■ **Directive**
Please give back each entry below unaltered, leaving the pictures out.

■ **Records for this exercise**
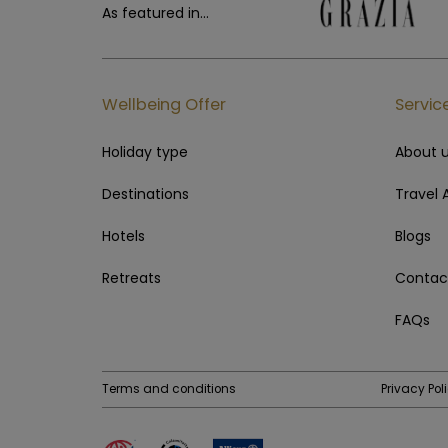
As featured in...
Wellbeing Offer
Servic
Holiday type
About 
Destinations
Travel 
Hotels
Blogs
Retreats
Contac
FAQs
Terms and conditions
Privacy Pol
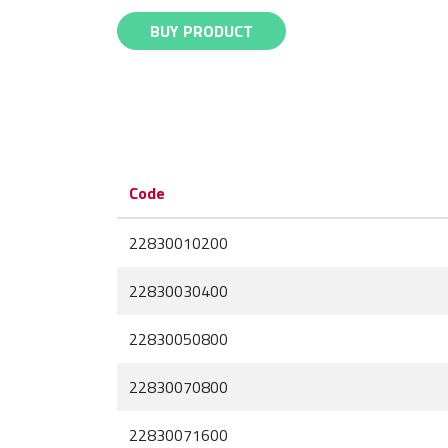
BUY PRODUCT
Code
22830010200
22830030400
22830050800
22830070800
22830071600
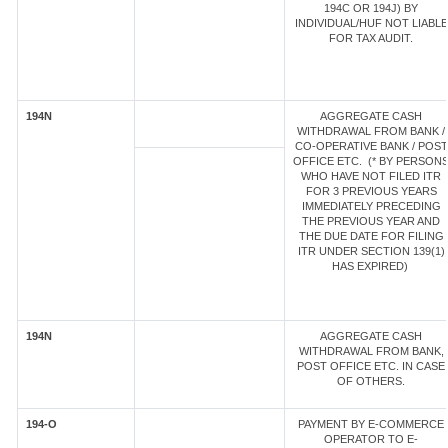
194C OR 194J) BY
INDIVIDUAL/HUF NOT LIABLE
FOR TAX AUDIT.
194N
AGGREGATE CASH
WITHDRAWAL FROM BANK /
CO-OPERATIVE BANK / POST
OFFICE ETC. (* BY PERSON
WHO HAVE NOT FILED ITR
FOR 3 PREVIOUS YEARS
IMMEDIATELY PRECEDING
THE PREVIOUS YEAR AND
THE DUE DATE FOR FILING
ITR UNDER SECTION 139(1)
HAS EXPIRED)
194N
AGGREGATE CASH
WITHDRAWAL FROM BANK,
POST OFFICE ETC. IN CASE
OF OTHERS.
194-O
PAYMENT BY E-COMMERCE
OPERATOR TO E-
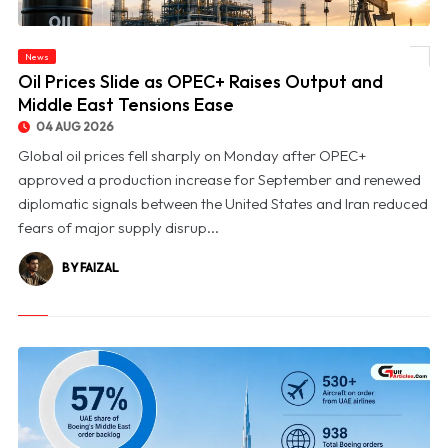
News
© Oil Prices Slide as OPEC+ Raises Output and Middle East Tensions Ease
Oil Prices Slide as OPEC+ Raises Output and
Middle East Tensions Ease
04 AUG 2026
Global oil prices fell sharply on Monday after OPEC+
approved a production increase for September and renewed
diplomatic signals between the United States and Iran reduced
fears of major supply disrup...
BY FAIZAL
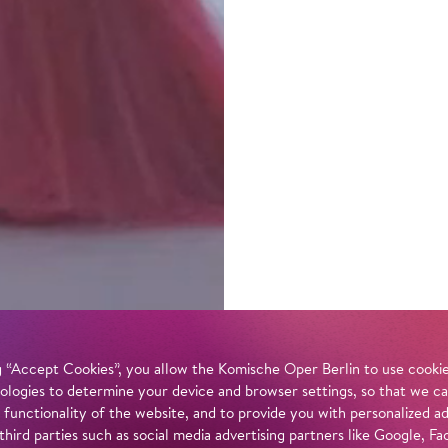
 “Accept Cookies”, you allow the Komische Oper Berlin to use cookies
ologies to determine your device and browser settings, so that we ca
 functionality of the website, and to provide you with personalized 
 third parties such as social media advertising partners like Google,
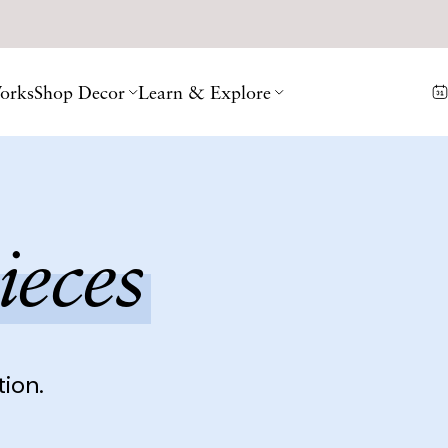
orks
Shop Decor
Learn & Explore
ieces
tion.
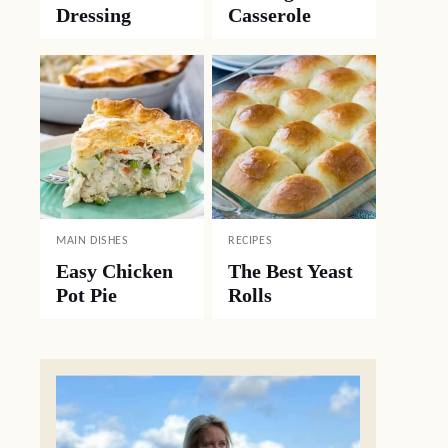
Dressing
Casserole
MAIN DISHES
RECIPES
Easy Chicken
The Best Yeast
Pot Pie
Rolls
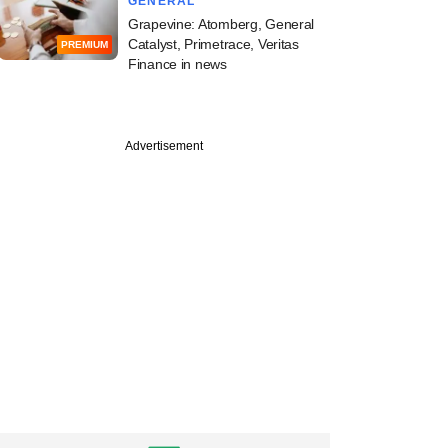
GENERAL
Grapevine: Atomberg, General
Catalyst, Primetrace, Veritas
PREMIUM
Finance in news
Advertisement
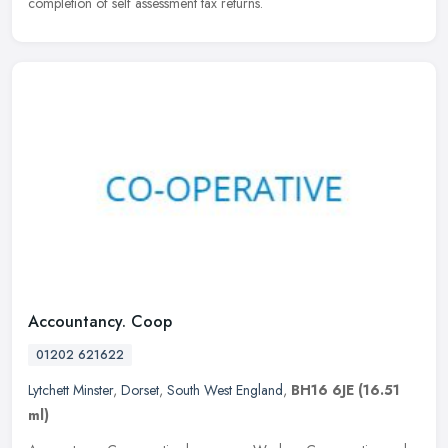
completion of self assessment tax returns.
Accountancy. Coop
01202 621622
Lytchett Minster
,
Dorset
,
South West England
,
BH16 6JE
(16.51
ml)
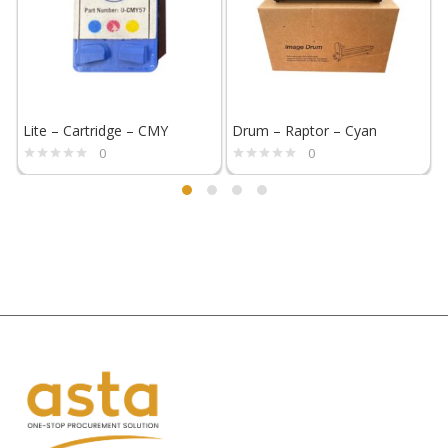
Lite – Cartridge – CMY
Drum – Raptor – Cyan
F
0
0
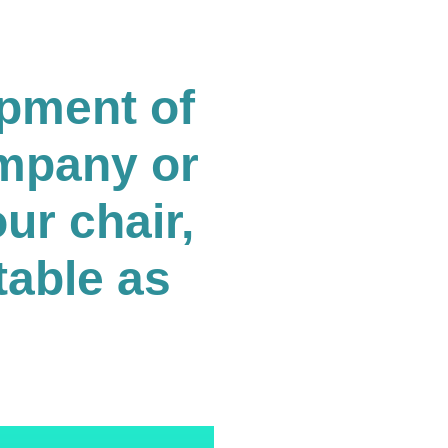
opment of
ompany or
ur chair,
table as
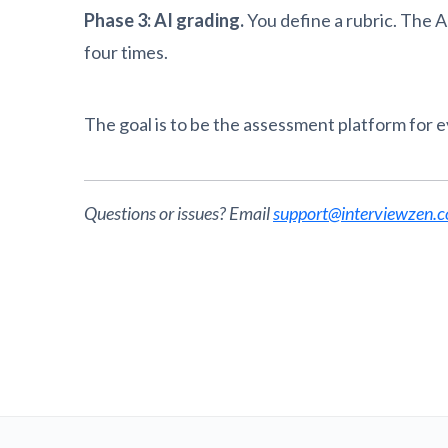
Phase 3: AI grading.
You define a rubric. The A
four times.
The goal is to be the assessment platform for 
Questions or issues? Email
support@interviewzen.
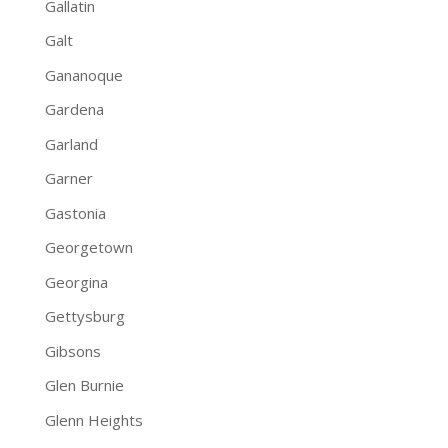
Gallatin
Galt
Gananoque
Gardena
Garland
Garner
Gastonia
Georgetown
Georgina
Gettysburg
Gibsons
Glen Burnie
Glenn Heights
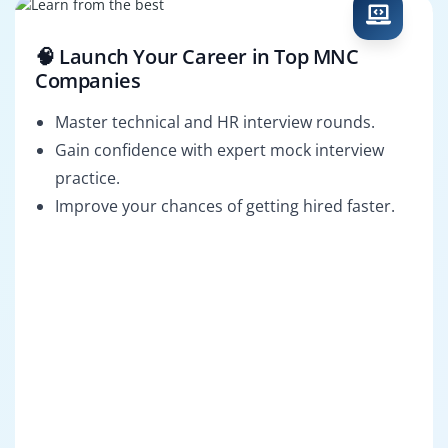
🧠 Launch Your Career in Top MNC
Companies
Master technical and HR interview rounds.
Gain confidence with expert mock interview
practice.
Improve your chances of getting hired faster.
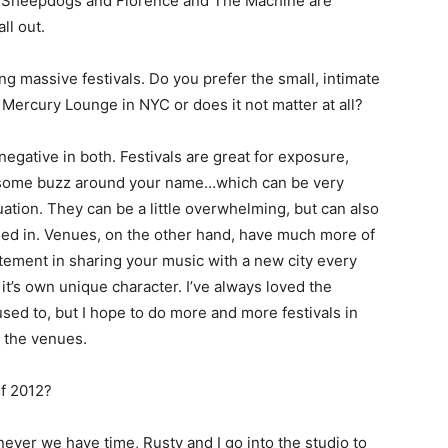
e Sheepdogs and Florence and The Machine are
ll out.
ng massive festivals. Do you prefer the small, intimate
 Mercury Lounge in NYC or does it not matter at all?
negative in both. Festivals are great for exposure,
e some buzz around your name…which can be very
uation. They can be a little overwhelming, but can also
ed in. Venues, on the other hand, have much more of
itement in sharing your music with a new city every
it’s own unique character. I’ve always loved the
used to, but I hope to do more and more festivals in
n the venues.
of 2012?
never we have time, Rusty and I go into the studio to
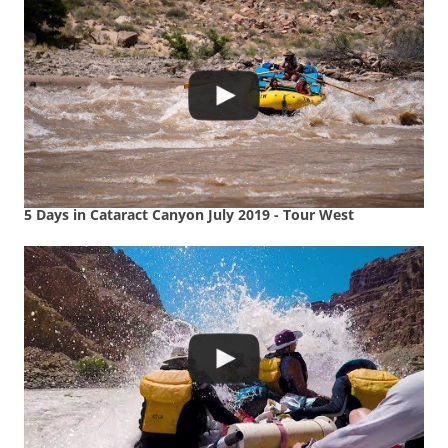
5 Days in Cataract Canyon July 2019 - Tour West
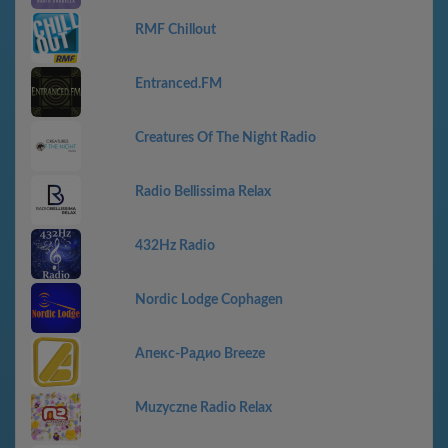
RMF Chillout
Entranced.FM
Creatures Of The Night Radio
Radio Bellissima Relax
432Hz Radio
Nordic Lodge Cophagen
Апекс-Радио Breeze
Muzyczne Radio Relax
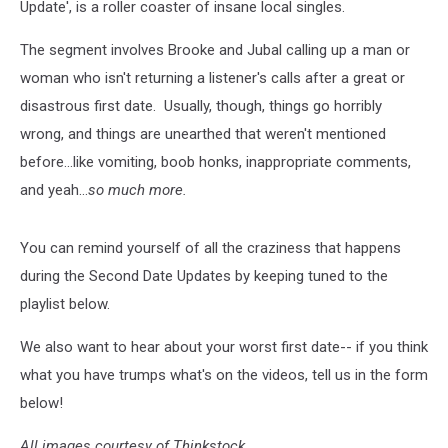
Update', is a roller coaster of insane local singles.
The segment involves Brooke and Jubal calling up a man or
woman who isn't returning a listener's calls after a great or
disastrous first date. Usually, though, things go horribly
wrong, and things are unearthed that weren't mentioned
before...like vomiting, boob honks, inappropriate comments,
and yeah...
so much more.
You can remind yourself of all the craziness that happens
during the Second Date Updates by keeping tuned to the
playlist below.
We also want to hear about your worst first date-- if you think
what you have trumps what's on the videos, tell us in the form
below!
All images courtesy of Thinkstock.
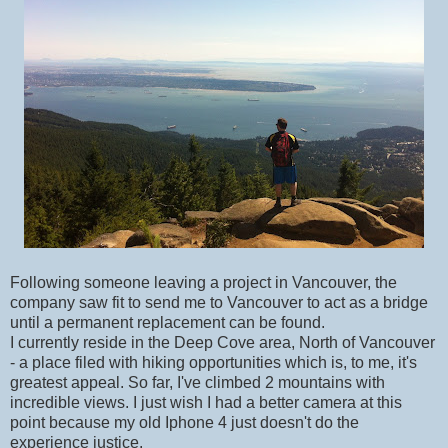
Following someone leaving a project in Vancouver, the
company saw fit to send me to Vancouver to act as a bridge
until a permanent replacement can be found.
I currently reside in the Deep Cove area, North of Vancouver
- a place filed with hiking opportunities which is, to me, it's
greatest appeal. So far, I've climbed 2 mountains with
incredible views. I just wish I had a better camera at this
point because my old Iphone 4 just doesn't do the
experience justice.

■ **Task answer**
As featured in...
Wellbeing Offer
Servic
Holiday type
About 
Destinations
Travel 
Hotels
Blogs
Retreats
Contac
FAQs
Terms and conditions
Privacy Pol
BUY PRODUCT
Code
22830010200
22830030400
22830050800
22830070800
22830071600
194C OR 194J) BY
INDIVIDUAL/HUF NOT LIABLE
FOR TAX AUDIT.
194N
AGGREGATE CASH
WITHDRAWAL FROM BANK /
CO-OPERATIVE BANK / POST
OFFICE ETC. (* BY PERSON
WHO HAVE NOT FILED ITR
FOR 3 PREVIOUS YEARS
IMMEDIATELY PRECEDING
THE PREVIOUS YEAR AND
THE DUE DATE FOR FILING
ITR UNDER SECTION 139(1)
HAS EXPIRED)
194N
AGGREGATE CASH
WITHDRAWAL FROM BANK,
POST OFFICE ETC. IN CASE
OF OTHERS.
194-O
PAYMENT BY E-COMMERCE
OPERATOR TO E-
News
© Oil Prices Slide as OPEC+ Raises Output and Middle East Tensions Ease
Oil Prices Slide as OPEC+ Raises Output and
Middle East Tensions Ease
04 AUG 2026
Global oil prices fell sharply on Monday after OPEC+
approved a production increase for September and renewed
diplomatic signals between the United States and Iran reduced
fears of major supply disrup...
BY FAIZAL
 “Accept Cookies”, you allow the Komische Oper Berlin to use cookies
ologies to determine your device and browser settings, so that we ca
 functionality of the website, and to provide you with personalized 
 third parties such as social media advertising partners like Google,
orks
Shop Decor
Learn & Explore
ieces
tion.
Dressing
Casserole
MAIN DISHES
RECIPES
Easy Chicken
The Best Yeast
Pot Pie
Rolls
GENERAL
Grapevine: Atomberg, General
Catalyst, Primetrace, Veritas
PREMIUM
Finance in news
Advertisement
completion of self assessment tax returns.
Accountancy. Coop
01202 621622
Lytchett Minster
,
Dorset
,
South West England
,
BH16 6JE
(16.51
ml)
Lite – Cartridge – CMY
Drum – Raptor – Cyan
F
0
0
opment of
ompany or
ur chair,
table as
Phase 3: AI grading.
You define a rubric. The A
four times.
The goal is to be the assessment platform for 
Questions or issues? Email
support@interviewzen.
Gallatin
Galt
Gananoque
Gardena
Garland
Garner
Gastonia
Georgetown
Georgina
Gettysburg
Gibsons
Glen Burnie
Glenn Heights
🧠 Launch Your Career in Top MNC
Companies
Master technical and HR interview rounds.
Gain confidence with expert mock interview
practice.
Improve your chances of getting hired faster.
e Sheepdogs and Florence and The Machine are
ll out.
ng massive festivals. Do you prefer the small, intimate
 Mercury Lounge in NYC or does it not matter at all?
negative in both. Festivals are great for exposure,
e some buzz around your name…which can be very
uation. They can be a little overwhelming, but can also
ed in. Venues, on the other hand, have much more of
itement in sharing your music with a new city every
it’s own unique character. I’ve always loved the
used to, but I hope to do more and more festivals in
n the venues.
of 2012?
never we have time, Rusty and I go into the studio to
5 Days in Cataract Canyon July 2019 - Tour West
RMF Chillout
Entranced.FM
Creatures Of The Night Radio
Radio Bellissima Relax
432Hz Radio
Nordic Lodge Cophagen
Апекс-Радио Breeze
Muzyczne Radio Relax
Update', is a roller coaster of insane local singles.
The segment involves Brooke and Jubal calling up a man or
woman who isn't returning a listener's calls after a great or
disastrous first date. Usually, though, things go horribly
wrong, and things are unearthed that weren't mentioned
before...like vomiting, boob honks, inappropriate comments,
and yeah...
so much more.
You can remind yourself of all the craziness that happens
during the Second Date Updates by keeping tuned to the
playlist below.
We also want to hear about your worst first date-- if you think
what you have trumps what's on the videos, tell us in the form
below!
All images courtesy of Thinkstock.
Following someone leaving a project in Vancouver, the
company saw fit to send me to Vancouver to act as a bridge
until a permanent replacement can be found.
I currently reside in the Deep Cove area, North of Vancouver
- a place filed with hiking opportunities which is, to me, it's
greatest appeal. So far, I've climbed 2 mountains with
incredible views. I just wish I had a better camera at this
point because my old Iphone 4 just doesn't do the
experience justice.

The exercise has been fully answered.